▶ [Job a]: From the listing below, what are the lines running from the one containing "Return results in <instances>...</instances>. Segment" through the one containing "101L82 105H91L94 101V98L90", both included? Print them unchanged.

▶ [Given text]:
>>>>>

12. The decision relied on by Counsel for the respondent is distinguishable on facts. In that case, the petitioners did not challenge the receipt or non-receipt of the corrigendum. This Court in that case was concerned only with the question as to whether the corrigendum dated 12.2.1993 was reasonable or not. On the other hand, in the present case in hand, the grievance of the petitioner is that he did not receive the corrigendum at all.

13. The narrow controversy revolves around the receipt of the corrigendum by the petitioner. If the petitioner received the corrigendum, he has no case. If he did not receive the same he was justified in asking for issue of fresh demand letter with correct details. The respondent has produced the register containing the names of allottees to whom Corrigendum dated 12.2.1993 was sent wherein the name of the petitioner also figures. However, this register is only a proof of dispatch of the corrigendum by ordinary post. No material has been placed on record by the respondent to show that the corrigendum dated 12.2.1993 was received by the petitioner. Even in letters dated 17.5.1993 and 29.3.1996 issued by the respondent requesting the petitioner to deposit the price of the plot, there is no reference to the corrigendum dated 12.2.1993 but reference is made to the letter dated 13.1.1993. Furthermore, the respondent also failed to reply to the petitioner's letter dated 15.7.1993 whereby the petitioner requested the respondent to correct its record nor did they apprise him of the fact that a corrigendum had been issued.

<<<<<

▶ [Job b]: According to the court excerpt, what does the register produced by the respondent prove?

▶ [Working data]:
>>>>>

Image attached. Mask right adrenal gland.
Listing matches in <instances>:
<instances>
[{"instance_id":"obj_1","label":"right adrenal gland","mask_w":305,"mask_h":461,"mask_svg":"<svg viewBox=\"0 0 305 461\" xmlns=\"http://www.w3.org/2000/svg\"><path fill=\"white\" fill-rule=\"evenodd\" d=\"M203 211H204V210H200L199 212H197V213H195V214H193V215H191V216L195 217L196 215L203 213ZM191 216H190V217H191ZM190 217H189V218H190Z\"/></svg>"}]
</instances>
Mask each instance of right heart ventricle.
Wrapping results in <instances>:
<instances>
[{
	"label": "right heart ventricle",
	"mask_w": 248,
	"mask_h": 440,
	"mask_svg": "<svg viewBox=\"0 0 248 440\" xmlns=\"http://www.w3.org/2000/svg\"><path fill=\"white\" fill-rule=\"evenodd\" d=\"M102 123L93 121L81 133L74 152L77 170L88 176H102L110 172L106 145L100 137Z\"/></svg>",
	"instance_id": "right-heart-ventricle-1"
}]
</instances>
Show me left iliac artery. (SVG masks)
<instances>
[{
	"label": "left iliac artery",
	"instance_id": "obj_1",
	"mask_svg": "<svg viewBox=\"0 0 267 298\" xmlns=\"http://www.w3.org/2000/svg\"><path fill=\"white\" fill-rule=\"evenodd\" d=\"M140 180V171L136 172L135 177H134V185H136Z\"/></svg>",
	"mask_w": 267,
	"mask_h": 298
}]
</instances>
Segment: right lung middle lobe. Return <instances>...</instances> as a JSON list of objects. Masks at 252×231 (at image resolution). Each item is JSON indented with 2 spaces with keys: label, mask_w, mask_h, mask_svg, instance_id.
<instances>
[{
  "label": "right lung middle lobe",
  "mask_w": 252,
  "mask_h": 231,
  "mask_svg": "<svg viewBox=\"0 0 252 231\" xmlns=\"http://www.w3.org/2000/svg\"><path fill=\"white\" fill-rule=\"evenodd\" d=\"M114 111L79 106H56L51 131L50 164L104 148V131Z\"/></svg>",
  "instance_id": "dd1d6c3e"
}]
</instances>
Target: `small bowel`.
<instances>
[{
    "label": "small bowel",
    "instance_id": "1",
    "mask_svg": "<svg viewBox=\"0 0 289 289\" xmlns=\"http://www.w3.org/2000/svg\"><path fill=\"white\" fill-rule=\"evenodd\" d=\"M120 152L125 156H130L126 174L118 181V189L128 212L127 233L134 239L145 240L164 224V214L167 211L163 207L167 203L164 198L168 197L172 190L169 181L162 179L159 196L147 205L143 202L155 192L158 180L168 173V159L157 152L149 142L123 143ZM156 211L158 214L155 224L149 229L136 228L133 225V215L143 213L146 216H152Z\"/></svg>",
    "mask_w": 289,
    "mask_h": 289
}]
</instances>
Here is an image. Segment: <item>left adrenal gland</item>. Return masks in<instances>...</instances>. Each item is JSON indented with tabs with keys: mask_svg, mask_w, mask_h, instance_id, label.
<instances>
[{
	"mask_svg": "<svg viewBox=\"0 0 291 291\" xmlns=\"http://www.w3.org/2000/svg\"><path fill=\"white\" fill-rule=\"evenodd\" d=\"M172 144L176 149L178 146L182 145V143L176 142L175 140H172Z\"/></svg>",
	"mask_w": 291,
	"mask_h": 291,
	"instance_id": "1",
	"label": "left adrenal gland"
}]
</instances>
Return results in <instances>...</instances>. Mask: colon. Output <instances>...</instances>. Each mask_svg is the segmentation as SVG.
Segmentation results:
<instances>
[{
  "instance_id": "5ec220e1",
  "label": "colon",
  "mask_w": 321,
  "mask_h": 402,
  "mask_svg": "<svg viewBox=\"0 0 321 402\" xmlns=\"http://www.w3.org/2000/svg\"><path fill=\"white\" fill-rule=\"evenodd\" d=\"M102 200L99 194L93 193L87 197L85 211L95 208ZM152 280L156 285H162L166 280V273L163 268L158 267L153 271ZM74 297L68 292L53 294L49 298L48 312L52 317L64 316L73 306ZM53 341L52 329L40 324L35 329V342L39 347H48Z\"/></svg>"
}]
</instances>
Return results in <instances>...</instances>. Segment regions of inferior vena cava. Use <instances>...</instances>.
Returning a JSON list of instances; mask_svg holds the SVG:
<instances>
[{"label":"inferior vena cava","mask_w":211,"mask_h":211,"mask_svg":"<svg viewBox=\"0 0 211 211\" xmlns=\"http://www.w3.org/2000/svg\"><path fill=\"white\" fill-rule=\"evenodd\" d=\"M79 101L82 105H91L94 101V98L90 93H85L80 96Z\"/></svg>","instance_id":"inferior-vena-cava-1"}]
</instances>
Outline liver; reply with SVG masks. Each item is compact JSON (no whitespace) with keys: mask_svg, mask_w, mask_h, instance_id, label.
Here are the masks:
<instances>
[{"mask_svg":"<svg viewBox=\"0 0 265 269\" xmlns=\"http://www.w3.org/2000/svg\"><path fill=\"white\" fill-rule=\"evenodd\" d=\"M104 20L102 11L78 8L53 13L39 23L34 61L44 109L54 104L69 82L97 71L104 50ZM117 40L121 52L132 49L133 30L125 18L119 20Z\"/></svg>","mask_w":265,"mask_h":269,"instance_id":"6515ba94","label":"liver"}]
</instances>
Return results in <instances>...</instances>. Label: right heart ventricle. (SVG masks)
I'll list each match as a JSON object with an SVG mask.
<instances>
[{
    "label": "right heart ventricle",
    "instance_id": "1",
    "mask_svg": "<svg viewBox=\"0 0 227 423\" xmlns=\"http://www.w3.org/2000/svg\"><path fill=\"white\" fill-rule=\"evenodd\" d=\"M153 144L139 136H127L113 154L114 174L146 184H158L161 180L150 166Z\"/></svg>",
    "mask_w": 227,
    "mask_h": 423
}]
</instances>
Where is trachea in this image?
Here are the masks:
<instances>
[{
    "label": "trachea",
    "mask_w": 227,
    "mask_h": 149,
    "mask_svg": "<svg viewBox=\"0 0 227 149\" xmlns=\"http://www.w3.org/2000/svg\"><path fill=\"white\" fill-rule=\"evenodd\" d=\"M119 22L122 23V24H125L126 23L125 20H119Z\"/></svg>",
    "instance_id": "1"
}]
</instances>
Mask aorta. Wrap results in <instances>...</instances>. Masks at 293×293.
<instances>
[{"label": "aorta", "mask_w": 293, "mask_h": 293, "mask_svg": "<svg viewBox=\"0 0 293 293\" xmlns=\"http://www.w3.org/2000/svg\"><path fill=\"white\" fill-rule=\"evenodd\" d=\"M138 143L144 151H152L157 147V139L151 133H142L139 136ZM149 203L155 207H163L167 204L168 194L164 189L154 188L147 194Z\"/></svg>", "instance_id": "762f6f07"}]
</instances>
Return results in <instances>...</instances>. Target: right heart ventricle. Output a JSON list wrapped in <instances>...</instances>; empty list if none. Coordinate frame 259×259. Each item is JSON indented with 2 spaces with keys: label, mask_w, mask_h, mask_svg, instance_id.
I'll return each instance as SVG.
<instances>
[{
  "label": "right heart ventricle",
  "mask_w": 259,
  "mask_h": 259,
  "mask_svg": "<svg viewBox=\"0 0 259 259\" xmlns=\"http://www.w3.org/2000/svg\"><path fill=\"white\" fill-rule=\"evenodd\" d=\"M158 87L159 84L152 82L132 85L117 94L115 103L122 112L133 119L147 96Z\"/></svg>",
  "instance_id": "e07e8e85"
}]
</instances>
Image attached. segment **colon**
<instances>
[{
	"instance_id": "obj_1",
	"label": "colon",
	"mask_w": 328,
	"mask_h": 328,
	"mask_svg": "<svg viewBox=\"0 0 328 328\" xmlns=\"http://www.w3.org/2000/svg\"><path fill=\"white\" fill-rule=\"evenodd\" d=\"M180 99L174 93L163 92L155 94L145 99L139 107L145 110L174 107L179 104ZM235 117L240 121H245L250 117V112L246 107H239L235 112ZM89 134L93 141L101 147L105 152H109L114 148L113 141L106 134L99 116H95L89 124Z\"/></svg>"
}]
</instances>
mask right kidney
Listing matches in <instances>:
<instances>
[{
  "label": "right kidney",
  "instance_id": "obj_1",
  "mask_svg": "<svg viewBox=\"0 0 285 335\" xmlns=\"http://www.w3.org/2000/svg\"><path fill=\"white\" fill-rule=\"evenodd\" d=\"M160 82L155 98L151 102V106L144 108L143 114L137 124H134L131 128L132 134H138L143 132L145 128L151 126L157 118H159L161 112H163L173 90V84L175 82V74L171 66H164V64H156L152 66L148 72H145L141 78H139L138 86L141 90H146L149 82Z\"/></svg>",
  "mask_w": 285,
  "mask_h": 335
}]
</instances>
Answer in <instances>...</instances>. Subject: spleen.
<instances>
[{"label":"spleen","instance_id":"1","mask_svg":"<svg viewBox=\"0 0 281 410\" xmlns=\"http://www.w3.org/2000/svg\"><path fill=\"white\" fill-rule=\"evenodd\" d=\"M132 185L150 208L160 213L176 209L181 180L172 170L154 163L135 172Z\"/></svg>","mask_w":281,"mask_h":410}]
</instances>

<<<<<

▶ [Full output a]:
Return results in <instances>...</instances>. Segment regions of inferior vena cava. Use <instances>...</instances>.
Returning a JSON list of instances; mask_svg holds the SVG:
<instances>
[{"label":"inferior vena cava","mask_w":211,"mask_h":211,"mask_svg":"<svg viewBox=\"0 0 211 211\" xmlns=\"http://www.w3.org/2000/svg\"><path fill=\"white\" fill-rule=\"evenodd\" d=\"M79 101L82 105H91L94 101V98L90 93H85L80 96Z\"/></svg>","instance_id":"inferior-vena-cava-1"}]

▶ [Full output b]: It proves only that the corrigendum was dispatched by ordinary post.